Provided passage:
»»

In this blog entry, John S.W. Park, author of Illegal Migrations and the Huckleberry Finn Problem, uses Mark Twain’s character to address lessons about illegal and undocumented immigrants
Huckleberry Finn has two interrelated problems: first, when he discovers that Jim is a runaway slave, he can’t bring himself to tell someone, and so he can’t seem to send Jim back into slavery even though he thinks that he ought to report fugitive slaves; and second, throughout Twain’s novel, Huck can’t seem to see Jim or other black people as full persons, as persons who deserve to be free. Even at the end of the story, it’s not clear that Huck has changed his mind about slavery or its underlying morality, and Jim is free not because white people thought that slavery was wrong or that it ought to be abolished, but because Miss Watson had died and she had freed (just) Jim in her will. Unlike many characters in 19th and 20th century novels, Huck doesn’t change in any fundamental way as a result of his adventures, nor does he reflect on what he’s experienced. He doesn’t “solve” either aspect of his problem: Jim is free, so telling on him is moot, and when Jim saves Tom Sawyer, Huck concludes from this act of sacrifice that this black man was really “white inside.” Huck never sees past Jim’s race or status.

««

Task item: According to the passage on Huckleberry Finn, why is Jim free at the end of the story? The listing is separate material, unrelated to the passage on Huckleberry Finn.

Dataset entries:
»»

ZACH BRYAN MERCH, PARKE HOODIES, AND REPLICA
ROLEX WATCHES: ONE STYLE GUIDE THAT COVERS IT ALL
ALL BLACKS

««
»»

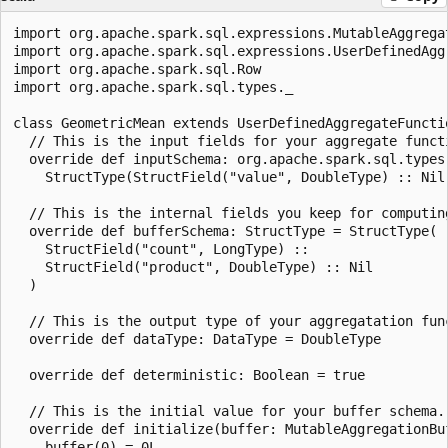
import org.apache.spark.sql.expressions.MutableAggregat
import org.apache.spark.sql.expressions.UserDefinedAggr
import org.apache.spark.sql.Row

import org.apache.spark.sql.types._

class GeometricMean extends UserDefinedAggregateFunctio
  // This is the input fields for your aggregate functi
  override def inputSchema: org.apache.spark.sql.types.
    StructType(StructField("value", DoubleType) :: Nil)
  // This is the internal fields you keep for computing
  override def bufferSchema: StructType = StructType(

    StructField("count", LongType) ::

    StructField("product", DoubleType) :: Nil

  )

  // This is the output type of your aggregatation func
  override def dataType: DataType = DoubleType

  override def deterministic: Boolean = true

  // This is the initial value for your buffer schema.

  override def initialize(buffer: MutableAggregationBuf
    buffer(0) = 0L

««

Task solution: Jim is free because Miss Watson had died and freed him in her will.